En septième lieu, compte tenu de ce qui précède, le moyen tiré de ce que la décision portant interdiction de retour sur le territoire français pour une durée d’un an est illégale par exception d’illégalité de la décision de refus de délai de départ volontaire ne peut qu’être écarté.
Enfin, aux termes de l’article L. 612-6 du code de l’entrée et du séjour des étrangers et du droit d’asile : « Lorsqu’aucun délai de départ volontaire n’a été accordé à l’étranger, l’autorité administrative assortit la décision portant obligation de quitter le territoire français d’une interdiction de retour sur le territoire français. Des circonstances humanitaires peuvent toutefois justifier que l’autorité administrative n’édicte pas d’interdiction de retour (…) ». L’article L. 612-10 du même code dispose que : « Pour fixer la durée des interdictions de retour (…), l’autorité administrative tient compte de la durée de présence de l’étranger sur le territoire français, de la nature et de l’ancienneté de ses liens avec la France, de la circonstance qu’il a déjà fait l’objet ou non d’une mesure d’éloignement et de la menace pour l’ordre public que représente sa présence sur le territoire français. (…) ».

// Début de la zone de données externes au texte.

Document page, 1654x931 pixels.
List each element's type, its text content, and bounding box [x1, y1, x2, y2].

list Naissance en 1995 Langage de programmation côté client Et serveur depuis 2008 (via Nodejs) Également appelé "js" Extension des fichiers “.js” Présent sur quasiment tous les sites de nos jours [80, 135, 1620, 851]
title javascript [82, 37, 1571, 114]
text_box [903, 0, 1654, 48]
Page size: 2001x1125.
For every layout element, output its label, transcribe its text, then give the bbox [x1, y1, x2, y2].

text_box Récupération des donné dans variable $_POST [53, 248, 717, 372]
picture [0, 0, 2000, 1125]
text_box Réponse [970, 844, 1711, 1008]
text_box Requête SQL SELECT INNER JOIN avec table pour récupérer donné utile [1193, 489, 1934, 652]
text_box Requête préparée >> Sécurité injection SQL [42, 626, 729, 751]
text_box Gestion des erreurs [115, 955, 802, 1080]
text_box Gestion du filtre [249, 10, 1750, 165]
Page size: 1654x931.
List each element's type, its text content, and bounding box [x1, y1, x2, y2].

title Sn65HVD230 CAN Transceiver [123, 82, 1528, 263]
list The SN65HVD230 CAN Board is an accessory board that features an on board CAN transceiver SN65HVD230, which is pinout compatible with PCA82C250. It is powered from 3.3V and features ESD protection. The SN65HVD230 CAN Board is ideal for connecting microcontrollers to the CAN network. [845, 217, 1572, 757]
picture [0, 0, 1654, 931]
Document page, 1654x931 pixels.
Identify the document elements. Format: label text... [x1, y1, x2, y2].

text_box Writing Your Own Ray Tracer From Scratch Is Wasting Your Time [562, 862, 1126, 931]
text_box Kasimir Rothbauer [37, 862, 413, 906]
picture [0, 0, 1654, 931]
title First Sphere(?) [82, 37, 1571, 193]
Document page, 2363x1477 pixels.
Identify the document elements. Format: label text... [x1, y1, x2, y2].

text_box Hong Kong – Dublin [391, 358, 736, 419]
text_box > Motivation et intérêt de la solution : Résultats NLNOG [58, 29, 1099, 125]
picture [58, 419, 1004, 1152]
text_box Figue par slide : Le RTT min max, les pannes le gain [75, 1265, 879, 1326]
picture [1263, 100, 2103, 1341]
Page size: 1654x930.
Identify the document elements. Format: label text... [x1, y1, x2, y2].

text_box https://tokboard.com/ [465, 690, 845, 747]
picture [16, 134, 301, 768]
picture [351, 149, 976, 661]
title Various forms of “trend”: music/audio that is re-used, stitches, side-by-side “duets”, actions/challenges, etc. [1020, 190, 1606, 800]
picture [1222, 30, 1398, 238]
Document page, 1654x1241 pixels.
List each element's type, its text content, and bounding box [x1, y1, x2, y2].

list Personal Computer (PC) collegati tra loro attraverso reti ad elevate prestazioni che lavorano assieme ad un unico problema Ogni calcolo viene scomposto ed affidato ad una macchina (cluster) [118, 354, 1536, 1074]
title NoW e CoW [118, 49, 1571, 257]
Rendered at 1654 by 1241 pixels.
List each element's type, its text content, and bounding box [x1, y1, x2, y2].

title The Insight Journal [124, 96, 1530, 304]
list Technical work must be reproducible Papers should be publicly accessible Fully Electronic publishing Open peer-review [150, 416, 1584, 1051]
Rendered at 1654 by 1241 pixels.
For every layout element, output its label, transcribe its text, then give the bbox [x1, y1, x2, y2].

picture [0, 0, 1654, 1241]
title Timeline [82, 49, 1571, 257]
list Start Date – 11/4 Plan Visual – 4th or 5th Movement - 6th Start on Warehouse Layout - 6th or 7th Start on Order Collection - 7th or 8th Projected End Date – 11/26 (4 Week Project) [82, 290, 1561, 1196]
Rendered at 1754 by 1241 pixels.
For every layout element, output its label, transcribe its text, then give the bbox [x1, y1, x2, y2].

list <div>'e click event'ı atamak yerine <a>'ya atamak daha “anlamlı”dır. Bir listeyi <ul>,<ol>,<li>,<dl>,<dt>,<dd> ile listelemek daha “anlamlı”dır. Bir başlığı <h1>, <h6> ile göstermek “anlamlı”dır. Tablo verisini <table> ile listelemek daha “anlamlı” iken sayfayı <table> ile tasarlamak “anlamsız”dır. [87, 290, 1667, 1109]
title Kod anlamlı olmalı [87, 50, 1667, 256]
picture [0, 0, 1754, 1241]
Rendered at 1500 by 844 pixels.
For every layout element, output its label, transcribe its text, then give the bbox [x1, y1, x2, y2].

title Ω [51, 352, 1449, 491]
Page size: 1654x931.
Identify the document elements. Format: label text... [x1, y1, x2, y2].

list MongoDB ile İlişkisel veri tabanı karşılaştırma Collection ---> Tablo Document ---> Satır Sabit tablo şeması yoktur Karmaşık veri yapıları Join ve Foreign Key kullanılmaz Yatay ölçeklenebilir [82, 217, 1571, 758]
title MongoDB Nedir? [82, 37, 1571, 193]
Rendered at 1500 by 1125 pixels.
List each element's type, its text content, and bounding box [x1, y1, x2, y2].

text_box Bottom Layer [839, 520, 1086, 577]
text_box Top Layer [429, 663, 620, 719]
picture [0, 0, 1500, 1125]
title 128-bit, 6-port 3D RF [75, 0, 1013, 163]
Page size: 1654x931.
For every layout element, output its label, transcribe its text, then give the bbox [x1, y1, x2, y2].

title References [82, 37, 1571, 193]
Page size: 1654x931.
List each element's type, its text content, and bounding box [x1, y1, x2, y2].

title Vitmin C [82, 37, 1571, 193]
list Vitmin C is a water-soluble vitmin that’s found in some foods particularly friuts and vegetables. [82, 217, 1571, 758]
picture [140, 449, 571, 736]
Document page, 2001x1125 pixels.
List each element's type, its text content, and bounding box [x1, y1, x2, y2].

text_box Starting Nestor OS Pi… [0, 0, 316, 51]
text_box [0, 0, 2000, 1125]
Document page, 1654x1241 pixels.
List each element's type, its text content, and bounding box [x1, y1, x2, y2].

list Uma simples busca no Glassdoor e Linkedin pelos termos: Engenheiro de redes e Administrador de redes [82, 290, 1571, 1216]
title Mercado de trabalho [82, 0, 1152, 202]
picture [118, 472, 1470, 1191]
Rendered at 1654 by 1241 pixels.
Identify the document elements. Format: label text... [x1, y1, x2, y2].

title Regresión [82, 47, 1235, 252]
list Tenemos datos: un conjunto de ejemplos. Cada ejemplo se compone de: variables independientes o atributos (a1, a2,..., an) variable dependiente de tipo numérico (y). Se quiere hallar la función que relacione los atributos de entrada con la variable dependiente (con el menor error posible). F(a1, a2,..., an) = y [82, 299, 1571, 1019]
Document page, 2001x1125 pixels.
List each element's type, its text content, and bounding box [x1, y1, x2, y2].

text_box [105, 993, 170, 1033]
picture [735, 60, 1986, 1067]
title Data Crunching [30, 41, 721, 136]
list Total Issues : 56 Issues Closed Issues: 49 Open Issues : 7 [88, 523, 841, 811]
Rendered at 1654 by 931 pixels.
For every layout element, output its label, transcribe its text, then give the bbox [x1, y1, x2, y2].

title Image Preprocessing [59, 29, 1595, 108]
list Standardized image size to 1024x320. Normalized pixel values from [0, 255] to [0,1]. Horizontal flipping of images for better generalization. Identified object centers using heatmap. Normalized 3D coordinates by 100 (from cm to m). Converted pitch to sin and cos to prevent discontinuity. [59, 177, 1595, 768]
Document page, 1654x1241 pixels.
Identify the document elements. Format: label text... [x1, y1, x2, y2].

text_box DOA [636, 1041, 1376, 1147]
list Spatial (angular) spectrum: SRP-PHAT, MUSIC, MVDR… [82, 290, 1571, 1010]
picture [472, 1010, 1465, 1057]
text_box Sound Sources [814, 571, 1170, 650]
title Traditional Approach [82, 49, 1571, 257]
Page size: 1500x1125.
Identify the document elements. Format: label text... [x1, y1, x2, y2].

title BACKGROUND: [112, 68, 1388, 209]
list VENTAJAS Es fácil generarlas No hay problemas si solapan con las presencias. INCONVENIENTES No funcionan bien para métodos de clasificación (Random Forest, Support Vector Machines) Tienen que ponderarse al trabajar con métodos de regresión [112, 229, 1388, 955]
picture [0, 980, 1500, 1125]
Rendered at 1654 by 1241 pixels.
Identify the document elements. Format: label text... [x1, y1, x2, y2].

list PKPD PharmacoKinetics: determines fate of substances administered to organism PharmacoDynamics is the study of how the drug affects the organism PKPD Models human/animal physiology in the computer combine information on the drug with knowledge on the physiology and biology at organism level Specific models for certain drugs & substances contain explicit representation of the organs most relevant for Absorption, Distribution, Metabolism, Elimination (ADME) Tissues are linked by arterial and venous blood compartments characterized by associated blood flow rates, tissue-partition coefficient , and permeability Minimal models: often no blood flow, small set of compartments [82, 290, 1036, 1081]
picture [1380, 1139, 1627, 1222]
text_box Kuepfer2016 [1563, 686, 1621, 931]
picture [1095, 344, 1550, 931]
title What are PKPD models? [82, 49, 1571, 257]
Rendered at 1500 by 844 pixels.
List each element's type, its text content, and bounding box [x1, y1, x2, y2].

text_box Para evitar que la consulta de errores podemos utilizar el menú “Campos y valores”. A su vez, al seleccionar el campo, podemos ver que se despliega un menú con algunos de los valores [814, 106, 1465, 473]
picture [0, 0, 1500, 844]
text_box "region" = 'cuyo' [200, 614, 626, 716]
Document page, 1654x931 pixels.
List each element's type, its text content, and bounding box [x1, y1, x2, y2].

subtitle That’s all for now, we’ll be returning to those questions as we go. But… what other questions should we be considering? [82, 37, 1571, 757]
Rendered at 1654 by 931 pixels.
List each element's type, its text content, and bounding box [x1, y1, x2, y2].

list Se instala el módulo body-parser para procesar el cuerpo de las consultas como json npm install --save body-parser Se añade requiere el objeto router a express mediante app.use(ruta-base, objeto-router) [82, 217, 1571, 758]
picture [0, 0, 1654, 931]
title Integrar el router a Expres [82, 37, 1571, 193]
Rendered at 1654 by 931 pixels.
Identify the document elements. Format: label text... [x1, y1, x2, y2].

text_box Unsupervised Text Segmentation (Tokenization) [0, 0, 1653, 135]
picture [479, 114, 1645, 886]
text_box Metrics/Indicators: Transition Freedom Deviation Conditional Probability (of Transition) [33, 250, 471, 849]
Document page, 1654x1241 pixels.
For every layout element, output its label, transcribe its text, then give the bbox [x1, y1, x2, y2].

Dans les circonstances rappelées aux points précédents, dès lors que le caractère indispensable de la présence de M. B… auprès de son père n’est pas établi, et eu égard à l’absence d’insertion professionnelle de l’intéressé et aux attaches familiales dont il dispose dans son pays d’origine, et bien que sa présence en France ne représente pas une menace pour l’ordre public, en assortissant l’obligation faite à M. B… de quitter le territoire français sans délai d’une interdiction de retour d’une durée d’un an, le préfet de la Seine-Maritime n’a pas fait une inexacte application des dispositions des articles L. 612-6 et L. 612-10 du code de l’entrée et du séjour des étrangers et du droit d’asile. Pour les mêmes motifs de fait, les moyens tirés du caractère disproportionnée de cette mesure et de la méconnaissance des stipulations de l’article 8 de la convention européenne de sauvegarde des droits de l’homme et des libertés fondamentales doivent être écartés.
Il résulte de ce qui précède que la requête d’appel de M. B… est manifestement dépourvue de fondement et peut être rejetée, selon la procédure prévue au dernier alinéa de l’article R. 222-1 du code de justice administrative, y compris ses conclusions à fin d’injonction et celles tendant à ce qu’il soit fait application des dispositions de l’article L. 761-1 du code de justice administrative.
O R D O N N E :
Article 1er : La requête de M. B… est rejetée.
Article 2 : La présente ordonnance sera notifiée à M. A… B…
Fait à Versailles, le 26 mai 2026.
Le magistrat désigné,
Gildas Camenen
La République mande et ordonne au ministre de l’intérieur en ce qui le concerne ou à tous commissaires de justice à ce requis en ce qui concerne les voies de droit commun, contre les parties privées, de pourvoir à l’exécution de la présente décision.